More recently: In December, Bankman-Fried made a big splash by posting a whopping US$250 million bond, backed by his parents, their home equity and two other family friends. But, he was accused of tampering with witnesses while out on bail. This put his bail package at risk of being revoked, and he was hit with a temporary ban on contacting any employees at FTX and sister company Alameda. He's also not allowed to use VPNs or encrypted messaging services.
The development: Bankman-Fried is in more hot water. He's now facing 12 charges, with four new charges added to his tally. That brings him to four fraud charges and eight conspiracy charges. According to this new indictment, Bankman-Fried allegedly worked with two former FTX execs to make illegal political donations – and we're talking tens of millions of dollars.

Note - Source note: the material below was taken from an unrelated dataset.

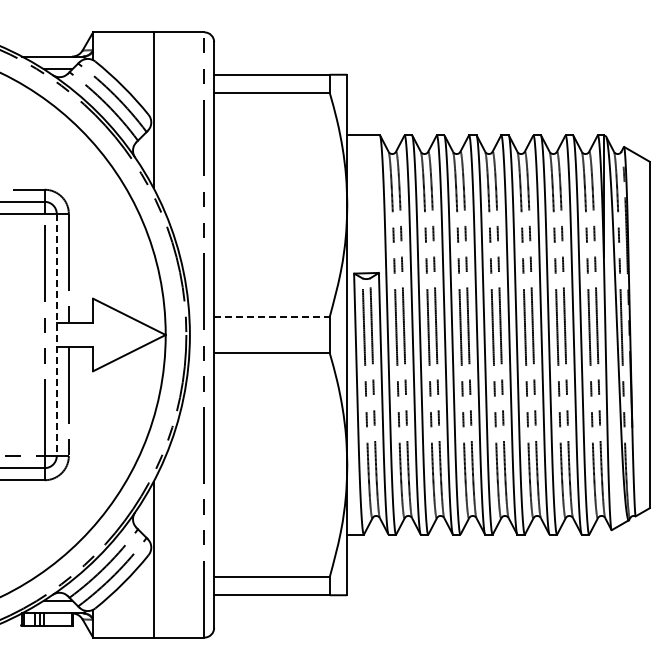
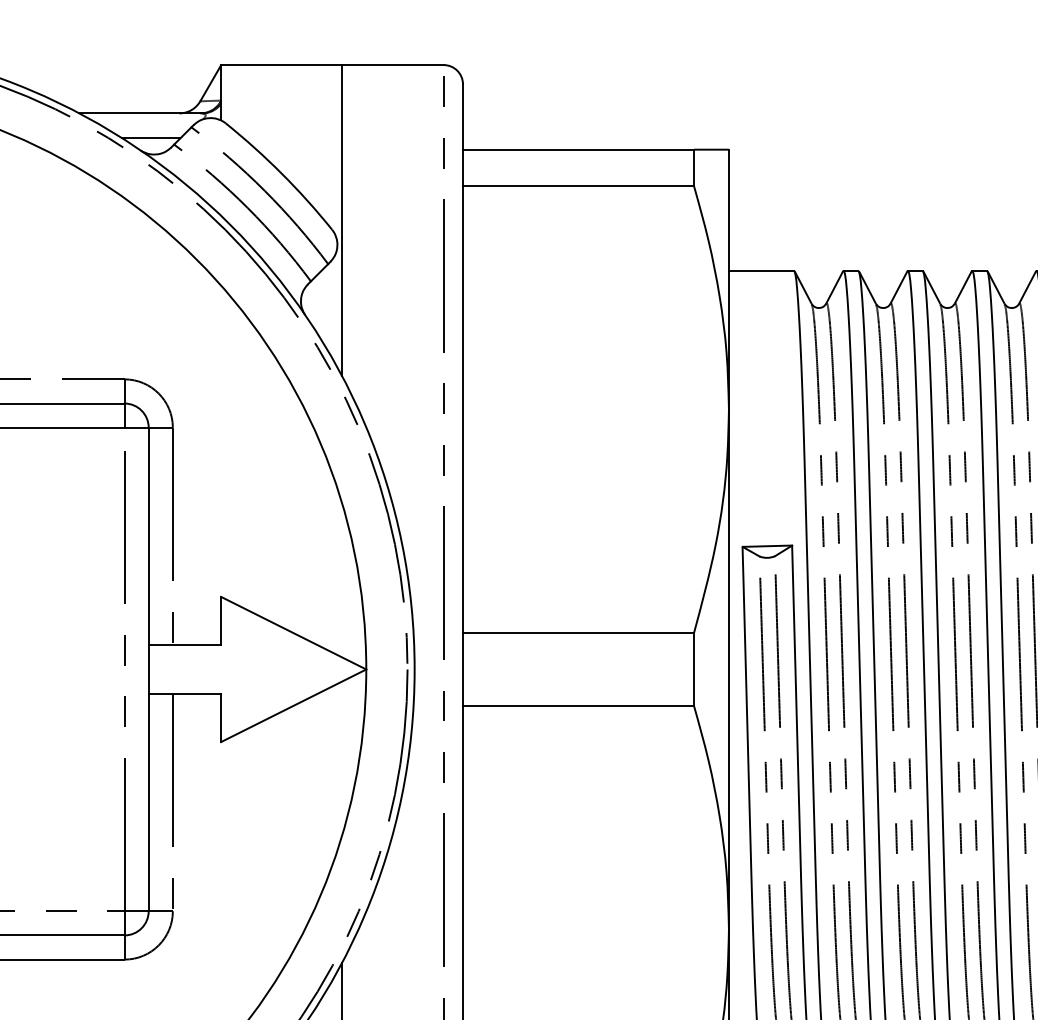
line: (271, 316) -> (577, 632), dashed -> solid
line: (56, 335) -> (148, 670), dashed -> solid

The plan was to influence lawmakers to pass laws that would benefit FTX. Bankman-Fried allegedly instructed one exec to donate to left-leaning candidates while telling the other to donate to Republicans. These alleged donations were also made with FTX customers' money. If he's found guilty, Bankman-Fried could be looking at more than a century behind bars.
"I just had an increasing dread of this day that was weighing on me for a long time, and now that it's actually happening, it just feels great to get it over with one way or another," said Caroline Ellison, Alameda's then-chief executive, in a message forwarded by Bankman-Fried to one of the co-conspirators in the alleged political donation arrangements.
"Despite representations [Bankman-Fried] made and caused to be made to the contrary, FTX never held customer funds in dedicated accounts for the benefit of customers or segregated from Alameda's assets," said the latest indictment.
"We are hard at work and will remain so until justice is done," said Damian Williams, US attorney for the Southern District of New York, hinting that the prosecution is still building its case against Bankman-Fried.
"This is the largest corporate conduit contribution case in US history," said Brett Kappel, a political lawyer with Harmon Curran.